Гора сокровищ | страница 18
— И сейчас ворожбой занимаются, — сказала Юрга. — Девушки на жениха гадают.
— А ты, случайно, с ними не была? — поддел ее Зигмас.
— Конечно, была!
— Ну, и кто же твой суженый?
Юрга тряхнула своими длинными светлыми косами:
— Красивый, умный и не такой лопоухий, как ты.
Ребята рассмеялись.
Зигмас прикусил губу. Ну и язычок у этой Юрги, лучше ее не трогать.
— Пора назад, — обратился к друзьям Ромас.
— Послушай, Гоголь-Моголь или как там тебя, раз уж ты Костаса сюда затащил, почему бы тебе меня назад не отнести? — с издевкой спросил Йонас.

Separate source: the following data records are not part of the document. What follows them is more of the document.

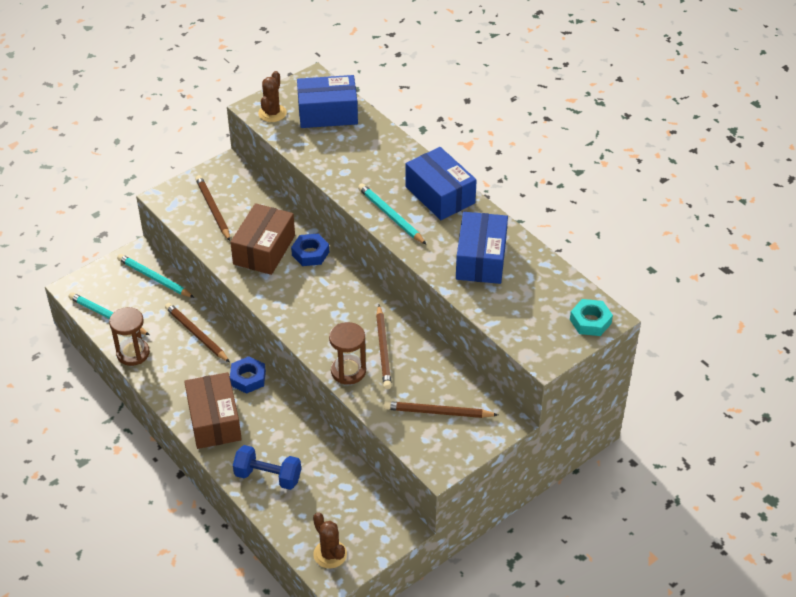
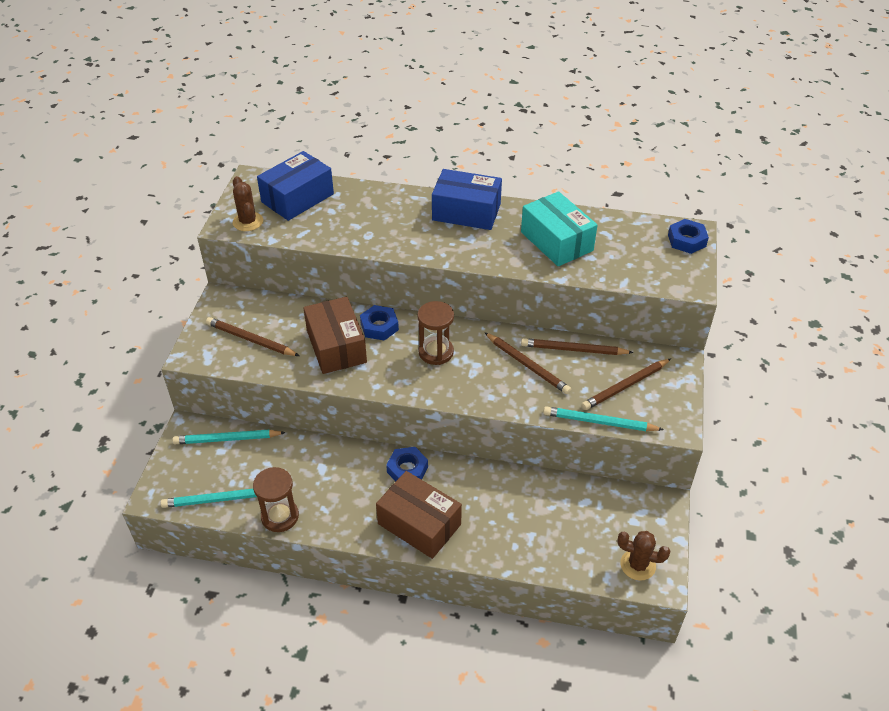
camera: 40 degrees left, 0 degrees up
brown pencil [165,303,230,362] -> brown pencil moved to [521,338,634,355]
blue dumbbell [233,445,301,490] -> none
brown hourglass [329,322,366,385] -> brown hourglass moved to [417,301,454,365]
turquoise pencil [358,183,427,245] -> turquoise pencil moved to [543,406,664,431]
blue box [456,212,508,284] -> turquoise box [521,191,597,266]
turquoise nut [570,299,613,336] -> blue nut [668,219,709,254]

— Могу и в озеро зашвырнуть, если тебе так неймется. Сдается, ты забыл про мое первое условие. Никакой я не Гоголь-Моголь, а Юргис Гогялис. Запомнил или еще раз повторить?

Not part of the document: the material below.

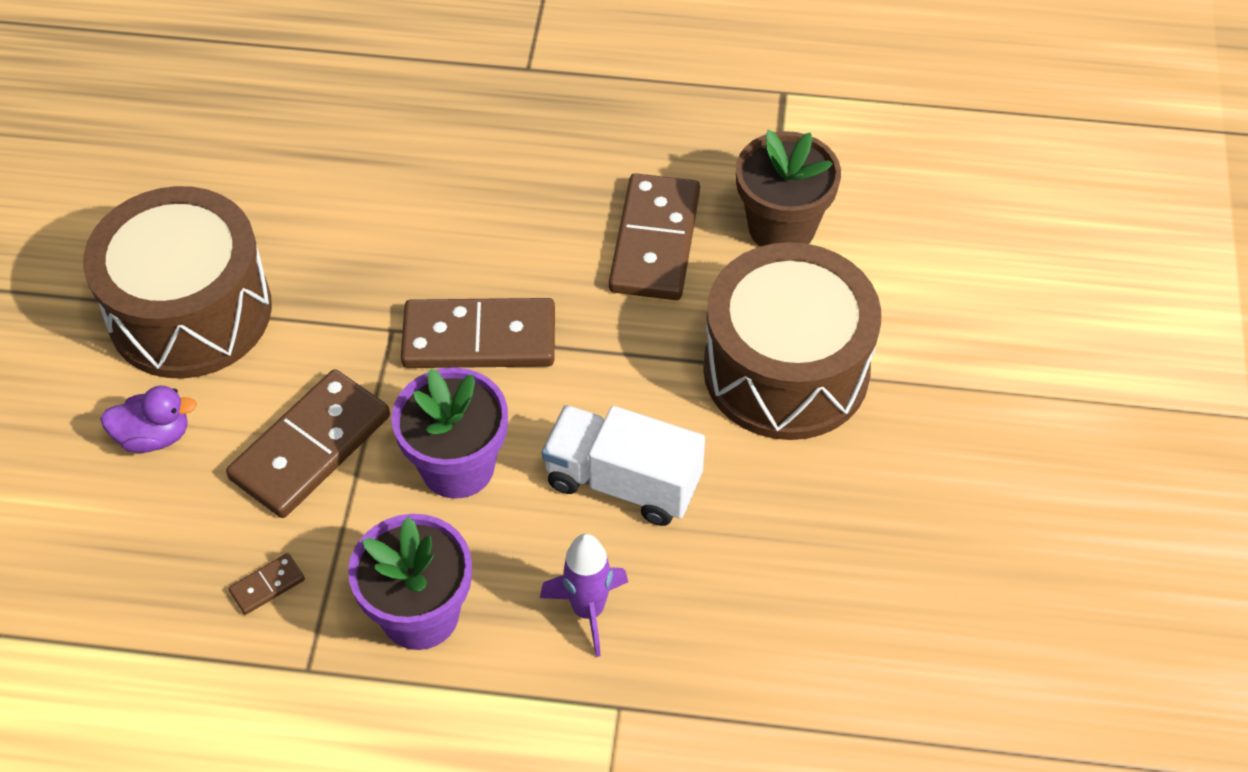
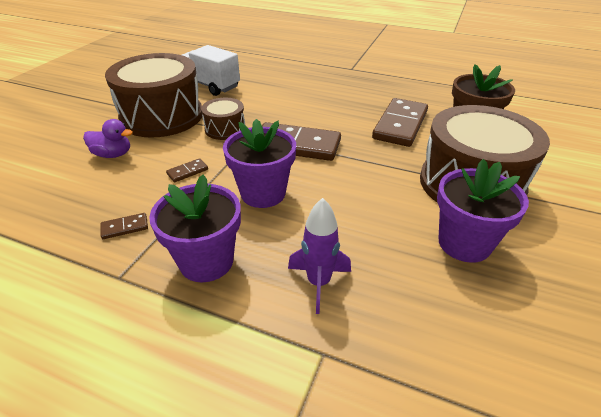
camera: 15 degrees right, 15 degrees down
brown domino [226,369,390,518] -> brown domino [166,158,208,182], size x0.42
white truck [542,405,705,526] -> white truck moved to [182,45,240,96]
none -> brown drum [201,98,245,140]
none -> purple flower pot [437,159,529,263]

— Ты что, спятил? По мне, так Гоголь-Моголь куда лучше. Юргис Гогялис вовсе не звучит, я бы сказал, по-деревенски даже как-то. Другое дело Гоголь-Моголь. Что-то вроде псевдонима. А ведь псевдоним не каждому разрешается иметь, только знаменитостям — скажем, певцам, писателям, киноартисткам.

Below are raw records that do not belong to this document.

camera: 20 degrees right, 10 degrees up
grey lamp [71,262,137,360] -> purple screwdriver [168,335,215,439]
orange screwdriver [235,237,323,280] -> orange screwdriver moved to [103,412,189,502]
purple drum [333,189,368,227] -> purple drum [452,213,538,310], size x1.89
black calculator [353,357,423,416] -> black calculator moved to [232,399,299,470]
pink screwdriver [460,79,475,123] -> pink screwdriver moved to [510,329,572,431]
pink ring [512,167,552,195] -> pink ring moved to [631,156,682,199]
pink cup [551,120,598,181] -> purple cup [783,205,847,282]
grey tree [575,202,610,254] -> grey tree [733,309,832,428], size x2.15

— Да, но я ведь не киноартистка.
— Неважно. Ты бы мог запросто в цирке работать — медведей, к примеру, поднимать, — не отставал Йонас.
— Осторожней на поворотах! — вскипел Юргис. — Так недолго и по шее схлопотать.
— Не кипятись, Гогялис, лучше почитай нам что-нибудь из своих стихотворений, — вмешалась Лайма. — Он у нас и стихи пишет, лирические, сам мне читал.
Ребята не поверили своим ушам. Этот увалень, драчун, задира — и вдруг поэт? Нет, непохоже что-то, да и вообще немыслимо!
— Одно мне даже запомнилось, — сказала девочка, — хотите послушать?
Кто-то захлопал в ладоши, кто-то сдавленно рассмеялся… Опустив голову, Юргис сидел на пеньке и пристыженно молчал…
Вечером, проводив девочек, ребята вернулись в свой лагерь. Их глазам предстало невеселое зрелище: палатка валялась на земле, вещи раскиданы, от кострища не осталось и следа.
Глава четвертая. У подножия горы
Отчалили втроем: Зигмас добровольно вызвался стеречь палатку. Да и опасно вчетвером в надувной лодке. Они, конечно, могли попросить лодку у отца Лаймы, однако Ромас заупрямился: была нужда одалживать, когда у самих есть, пусть и не такая хорошая. Ведь долг — это прежде всего какая-то подчиненность другим, а ребята хоть здесь поживут свободно, без опеки взрослых. Зависимость, какой бы она ни была, гнетет, подсекает человеку крылья…
Йонас с Костасом не возражали — на своей так на своей, какая разница? Хотя на деревянной, пожалуй, было бы быстрее.